Many physicians find themselves envious of the unbending resolve with which lawyers are able to embrace their most basic role of advocacy. Lawyers retain this luxury because society recognizes the legal system to be a morass of rules and regulations which ordinary citizens cannot hope to navigate on their own. Any citizen who becomes embroiled in this morass is universally acknowledged to have the right to a lawyer who is expected to hold that citizen's interests above all others (within, of course, the constraints of the law). Even those accused of the most heinous of crimes are entitled to legal representation, and even if the evidence against them seems overwhelming, their lawyers are expected to jealously guard their rights. While the rest of us may become frustrated and angry when we observe the rights that accrue to (in our eyes) an obviously guilty party, on an objective level most of us understand the wisdom of such a system. And we shudder to think of the abuses that would occur if these protections were removed. When you are sick, shouldn't you be entitled to the same protections as when you rob a 7-eleven?
Most of us think so.
Sick people are no more capable of navigating the complex healthcare system than are accused felons the complex legal system, and are no less in peril if they run afoul of that system. And a patient's need of an advocate, a professional whose job it is to protect the patient's own best interests against the conflicting aims of the "system," is no less vital than that of the felon.

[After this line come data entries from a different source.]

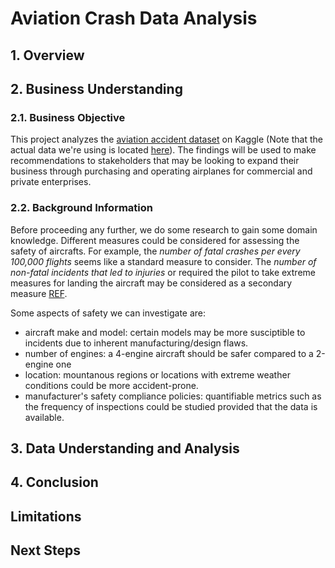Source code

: # Aviation Crash Data Analysis

## 1. Overview

## 2. Business Understanding
### 2.1. Business Objective
This project analyzes the [aviation accident dataset](https://www.kaggle.com/datasets/khsamaha/aviation-accident-database-synopses) on Kaggle (Note that the actual data we're using is located [here](https://github.com/learn-co-curriculum/dsc-phase-1-project-v3/tree/master/data)). The findings will be used to make recommendations to stakeholders that may be looking to expand their business through purchasing and operating airplanes for commercial and private enterprises. 

### 2.2. Background Information
Before proceeding any further, we do some research to gain some domain knowledge. Different measures could be considered for assessing the safety of aircrafts. For example, the *number of fatal crashes per every 100,000 flights* seems like a standard measure to consider. The *number of non-fatal incidents that led to injuries* or required the pilot to take extreme measures for landing the aircraft may be considered as a secondary measure [REF](https://assets.performance.gov/APG/files/2023/june/FY2023_June_DOT_Progress_Aviation_Safety.pdf).

Some aspects of safety we can investigate are: 
- aircraft make and model: certain models may be more susciptible to incidents due to inherent manufacturing/design flaws.
- number of engines: a 4-engine aircraft should be safer compared to a 2-engine one
- location: mountanous regions or locations with extreme weather conditions could be more accident-prone.
- manufacturer's safety compliance policies: quantifiable metrics such as the frequency of inspections could be studied provided that the data is available.
## 3. Data Understanding and Analysis

## 4. Conclusion

## Limitations

## Next Steps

When you are sick, you should be entitled to at least the same protections as when you rob a Seven-Eleven. And the doctor-patient relationship is supposed to see that you are.
Over the ages the doctor-patient relationship has been defined, through rules of ethics and rules of law, as a fiduciary one, as a relationship founded in trust. When a patient seeks a physician's help and the physician agrees to give that help, a special covenant is made. The patient agrees to take the physician into her confidence, to reveal to him even the most secret and intimate information related to her health. The physician, in turn, agrees to honor that trust, and to become the patient's advocate in all matters related to her health, placing her interests above all others - including his own personal or financial concerns.

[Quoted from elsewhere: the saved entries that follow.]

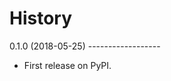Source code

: History
=======

0.1.0 (2018-05-25)
\-\-\-\-\-\-\-\-\-\-\-\-\-\-\-\-\--

-   First release on PyPI.
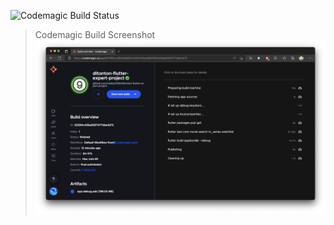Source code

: ![Codemagic Build Status](https://api.codemagic.io/apps/62ff90cc2826dd981a7c0547/default-workflow/status_badge.svg)

> Codemagic Build Screenshot
> ![Codemagic Build](img/codemagic_build.png)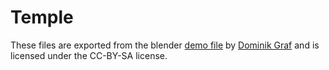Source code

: # Temple
These files are exported from the blender [demo file](https://download.blender.org/demo/eevee/temple/README.txt) by [Dominik Graf](http://www.artstation.com/artist/dommigraf) and is licensed under the CC-BY-SA license.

Now, to be sure, the doctor-patient relationship was never completely pure in actual practice, even in "the good old days." But a strong fiduciary relationship has been what patients have expected, what most doctors have striven for, and what everyone else (the medical ethicists, professional societies, and those who write and enforce the laws of the land) have traditionally agreed - and even demanded - should be the standard. It represents the fundamental expectation of how doctors and patients are supposed to behave toward one another.
The loss of this doctor-patient relationship has obvious consequences for patients. Patients, when they are sick and thus least able to fend for themselves, are left without a true, dedicated advocate as they try to navigate the hostile halls of the healthcare system. Most doctors still try their hardest to do what's best for their patients, but they can only do so within the constraint of needing to maintain their ability to practice medicine; and such constraints often are not trivial. Loss of the traditional doctor-patient compact leaves patients marginalized and floundering at the time they are most vulnerable.
Less obvious, but no less profound, are the consequences of a destroyed doctor-patient relationship to the profession of medicine. Abandoning that relationship means that physicians have committed the "original sin." They have abdicated their traditional, ethical, and legal roles as patient advocates; they have broken a sacred pact. They have fully compromised themselves as professionals, and as a result, to their utter frustration, find themselves standing naked before their enemies - the very enemies who forced this abdication.
Thus, the traditional doctor-patient relationship is vital to the professional survival of the physician, and to the physical survival of the patient. If we lose this relationship, we lose everything.